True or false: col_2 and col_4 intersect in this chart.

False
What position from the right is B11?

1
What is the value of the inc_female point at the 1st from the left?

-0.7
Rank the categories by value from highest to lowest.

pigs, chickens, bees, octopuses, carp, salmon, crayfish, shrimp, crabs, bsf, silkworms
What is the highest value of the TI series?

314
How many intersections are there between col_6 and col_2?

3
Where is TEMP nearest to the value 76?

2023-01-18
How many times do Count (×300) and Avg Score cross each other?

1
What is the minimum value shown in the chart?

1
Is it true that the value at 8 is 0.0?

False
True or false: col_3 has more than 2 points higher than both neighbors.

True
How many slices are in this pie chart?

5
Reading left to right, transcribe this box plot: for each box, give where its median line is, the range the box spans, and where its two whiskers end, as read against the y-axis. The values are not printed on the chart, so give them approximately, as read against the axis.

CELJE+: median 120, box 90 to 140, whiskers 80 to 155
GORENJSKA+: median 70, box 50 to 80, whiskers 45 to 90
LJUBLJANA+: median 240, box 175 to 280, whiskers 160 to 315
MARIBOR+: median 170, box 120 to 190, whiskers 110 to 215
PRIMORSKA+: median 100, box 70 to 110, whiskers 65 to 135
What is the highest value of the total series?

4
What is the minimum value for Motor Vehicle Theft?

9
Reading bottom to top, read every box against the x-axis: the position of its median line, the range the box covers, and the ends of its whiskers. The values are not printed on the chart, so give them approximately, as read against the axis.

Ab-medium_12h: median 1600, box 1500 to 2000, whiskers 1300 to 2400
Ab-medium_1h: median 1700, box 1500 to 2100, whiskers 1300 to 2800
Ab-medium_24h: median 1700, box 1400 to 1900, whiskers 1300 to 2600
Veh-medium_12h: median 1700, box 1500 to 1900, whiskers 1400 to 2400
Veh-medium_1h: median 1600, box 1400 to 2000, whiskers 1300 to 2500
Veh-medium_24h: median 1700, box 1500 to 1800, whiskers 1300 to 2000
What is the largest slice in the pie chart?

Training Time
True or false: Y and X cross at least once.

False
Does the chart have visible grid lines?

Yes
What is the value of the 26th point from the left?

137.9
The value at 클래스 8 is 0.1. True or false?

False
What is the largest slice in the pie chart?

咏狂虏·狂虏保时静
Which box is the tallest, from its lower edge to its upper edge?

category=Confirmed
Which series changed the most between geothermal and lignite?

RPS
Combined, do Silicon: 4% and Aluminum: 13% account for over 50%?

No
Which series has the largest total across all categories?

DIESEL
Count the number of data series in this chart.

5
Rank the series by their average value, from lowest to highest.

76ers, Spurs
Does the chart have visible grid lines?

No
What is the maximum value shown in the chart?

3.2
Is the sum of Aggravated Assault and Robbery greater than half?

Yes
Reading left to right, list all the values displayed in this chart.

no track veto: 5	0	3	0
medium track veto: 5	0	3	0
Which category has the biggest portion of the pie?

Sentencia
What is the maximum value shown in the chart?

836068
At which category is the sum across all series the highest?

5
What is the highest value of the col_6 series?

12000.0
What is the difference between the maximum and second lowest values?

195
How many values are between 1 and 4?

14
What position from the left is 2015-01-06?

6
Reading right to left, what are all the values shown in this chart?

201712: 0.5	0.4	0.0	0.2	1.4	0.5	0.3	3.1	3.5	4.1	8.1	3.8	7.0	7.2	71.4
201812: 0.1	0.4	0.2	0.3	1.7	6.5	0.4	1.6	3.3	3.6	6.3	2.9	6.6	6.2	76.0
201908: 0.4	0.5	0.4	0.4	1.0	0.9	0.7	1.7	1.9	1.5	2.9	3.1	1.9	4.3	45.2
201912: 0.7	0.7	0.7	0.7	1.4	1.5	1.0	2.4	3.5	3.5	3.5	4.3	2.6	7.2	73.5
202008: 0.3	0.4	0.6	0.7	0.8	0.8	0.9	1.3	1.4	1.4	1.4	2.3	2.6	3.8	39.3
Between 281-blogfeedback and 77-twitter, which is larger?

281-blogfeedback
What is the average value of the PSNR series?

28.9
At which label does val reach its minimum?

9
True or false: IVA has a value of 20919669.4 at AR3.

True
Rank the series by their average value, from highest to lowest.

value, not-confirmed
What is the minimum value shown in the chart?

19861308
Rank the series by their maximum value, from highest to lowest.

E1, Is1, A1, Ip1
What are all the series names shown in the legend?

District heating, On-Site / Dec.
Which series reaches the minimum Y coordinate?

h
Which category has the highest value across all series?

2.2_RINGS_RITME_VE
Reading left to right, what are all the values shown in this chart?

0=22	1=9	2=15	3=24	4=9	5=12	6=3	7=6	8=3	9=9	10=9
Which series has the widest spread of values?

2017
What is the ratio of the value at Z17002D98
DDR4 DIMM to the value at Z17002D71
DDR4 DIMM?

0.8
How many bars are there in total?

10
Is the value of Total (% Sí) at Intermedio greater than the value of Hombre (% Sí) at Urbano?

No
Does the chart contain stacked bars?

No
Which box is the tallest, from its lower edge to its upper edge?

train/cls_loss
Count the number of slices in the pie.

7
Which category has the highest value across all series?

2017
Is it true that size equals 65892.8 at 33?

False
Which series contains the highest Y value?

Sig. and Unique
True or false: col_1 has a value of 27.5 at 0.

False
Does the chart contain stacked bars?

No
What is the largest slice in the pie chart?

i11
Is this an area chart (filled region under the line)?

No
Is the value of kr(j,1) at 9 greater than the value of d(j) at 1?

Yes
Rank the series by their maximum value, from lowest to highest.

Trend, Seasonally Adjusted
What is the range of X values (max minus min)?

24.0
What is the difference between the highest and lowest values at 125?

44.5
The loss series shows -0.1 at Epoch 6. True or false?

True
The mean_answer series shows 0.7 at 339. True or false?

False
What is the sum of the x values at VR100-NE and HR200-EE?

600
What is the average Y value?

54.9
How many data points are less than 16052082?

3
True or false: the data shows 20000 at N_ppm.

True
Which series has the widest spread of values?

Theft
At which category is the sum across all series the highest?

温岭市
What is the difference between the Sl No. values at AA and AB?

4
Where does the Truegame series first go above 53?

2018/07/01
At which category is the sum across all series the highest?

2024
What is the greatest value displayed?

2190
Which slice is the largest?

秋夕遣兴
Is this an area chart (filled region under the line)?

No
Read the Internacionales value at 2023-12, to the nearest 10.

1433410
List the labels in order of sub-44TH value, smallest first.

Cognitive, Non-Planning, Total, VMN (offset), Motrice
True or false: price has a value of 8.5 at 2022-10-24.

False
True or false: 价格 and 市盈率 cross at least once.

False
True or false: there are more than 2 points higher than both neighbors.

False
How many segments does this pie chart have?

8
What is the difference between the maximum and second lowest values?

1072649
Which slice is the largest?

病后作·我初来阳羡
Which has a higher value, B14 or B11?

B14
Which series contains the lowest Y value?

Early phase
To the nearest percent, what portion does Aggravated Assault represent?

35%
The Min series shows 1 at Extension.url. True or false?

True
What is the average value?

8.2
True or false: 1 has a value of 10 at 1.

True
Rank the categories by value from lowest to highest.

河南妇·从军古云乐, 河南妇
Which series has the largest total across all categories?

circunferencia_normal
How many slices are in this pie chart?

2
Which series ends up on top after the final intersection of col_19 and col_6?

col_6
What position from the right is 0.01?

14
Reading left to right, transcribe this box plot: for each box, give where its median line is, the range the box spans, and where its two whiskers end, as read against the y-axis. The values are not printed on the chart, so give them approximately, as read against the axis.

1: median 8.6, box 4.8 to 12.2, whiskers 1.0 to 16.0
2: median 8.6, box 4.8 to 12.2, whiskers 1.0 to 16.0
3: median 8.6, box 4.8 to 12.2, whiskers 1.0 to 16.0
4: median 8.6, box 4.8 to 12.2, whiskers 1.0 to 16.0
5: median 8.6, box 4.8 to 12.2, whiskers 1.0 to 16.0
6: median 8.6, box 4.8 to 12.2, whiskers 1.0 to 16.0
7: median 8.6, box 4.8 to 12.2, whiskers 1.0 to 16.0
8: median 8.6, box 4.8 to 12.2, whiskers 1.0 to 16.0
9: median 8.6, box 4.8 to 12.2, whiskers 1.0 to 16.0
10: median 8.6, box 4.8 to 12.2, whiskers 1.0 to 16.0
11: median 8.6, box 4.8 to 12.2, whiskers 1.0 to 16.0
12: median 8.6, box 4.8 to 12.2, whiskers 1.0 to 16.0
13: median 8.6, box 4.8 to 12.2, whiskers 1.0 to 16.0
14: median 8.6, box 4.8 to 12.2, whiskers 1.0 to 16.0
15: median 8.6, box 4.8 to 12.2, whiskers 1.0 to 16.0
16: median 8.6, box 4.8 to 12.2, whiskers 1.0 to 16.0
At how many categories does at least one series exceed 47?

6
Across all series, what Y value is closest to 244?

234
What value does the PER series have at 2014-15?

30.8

> Your instructions:
Rewrite the lines from the first line through the line containing "Is it true that the value at 8 is 0.0?", inclusive, with "chart" changed to "graph" and everything else left as it is.

> Completed exercise:
True or false: col_2 and col_4 intersect in this graph.

False
What position from the right is B11?

1
What is the value of the inc_female point at the 1st from the left?

-0.7
Rank the categories by value from highest to lowest.

pigs, chickens, bees, octopuses, carp, salmon, crayfish, shrimp, crabs, bsf, silkworms
What is the highest value of the TI series?

314
How many intersections are there between col_6 and col_2?

3
Where is TEMP nearest to the value 76?

2023-01-18
How many times do Count (×300) and Avg Score cross each other?

1
What is the minimum value shown in the graph?

1
Is it true that the value at 8 is 0.0?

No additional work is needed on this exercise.